Smart Matching – An Approach for the Automatic Generation of Executable Schema Mappings

By Horst Kargl .
Advised by Christian Huemer and Gerti Kappel

This work has been finished in September 2008.

Information integration has a long history in computer science [1]. It has started with theintegration of database schemas in the early eighties. With the rise of the Semantic Web andthe emerging abundance of ontologies, the need for an automatic information integration increased further.

Information integration in general and automatic information integration in particular is a huge and challenging research area. One of the main problems is handling semantic heterogeneity and schema heterogeneity. Manually finding the semantically overlapping parts of schemas is a tedious problem. Furthermore, writing integration code is a labor intensive, error-prone, and cumbersome task. A lot of approaches have already been developed to automate this work. Nevertheless, not all integration problems have been solved so far.

Matching tools are used to automatically find similarities between schemas. The results of these tools are simple correspondences. Based on these correspondences, one is able to write integration code. However, the simple correspondences are just suggestions and must be verified manually. Hence, the completeness and correctness of the resulting correspondences may not be assured. Furthermore, it is not possible to automatically derive transformation code for all found simple correspondences.

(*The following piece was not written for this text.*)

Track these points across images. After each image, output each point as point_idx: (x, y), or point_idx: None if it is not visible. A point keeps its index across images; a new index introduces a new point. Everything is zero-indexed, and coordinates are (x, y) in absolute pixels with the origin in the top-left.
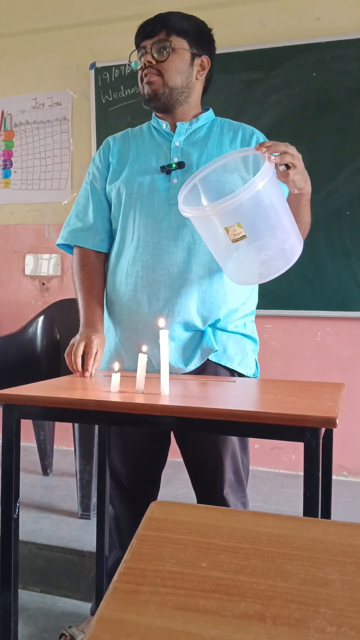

In order to write transformation code, different kinds of transformation languages have been developed. The produced code is too customized for a specific type of schema to be easily reused for other integration problems. Hence, to the best of our knowledge, there exists no transformation language to develop reusable transformation patterns for different kinds of heterogeneity problems.

This thesis addresses the heterogeneity problems, as well as the lack of reusable transformation code, and the need for establishing correct and complete correspondences between schemas. The first two problems are tackled by developing an executable declarative mapping language, which is able to cope with the core of schema heterogeneity problems. In contrast to simple correspondences, this mapping language is able to express more constraints. Based on these more expressive mappings, the execution code is automatically derived. The third problem is tackled by a self-tuning, iterative matching approach. This approach is based on the developed mapping language. Mapping strategies are responsible for the application of mapping operators. Based on the executable mapping suggestion, completeness and correctness are achieved for a provided set of instance models by a test-driven approach. These instance models are used to evaluate the produced mapping model. The prototype of this self-tuning approach is called SmartMatcher.

[1] Laura Haas. Beauty and the Beast: The Theory and Practice of Information Integration. In 11th International Conference on Database Theory, Springer LNCS 4353, 2007, pp. 28-43.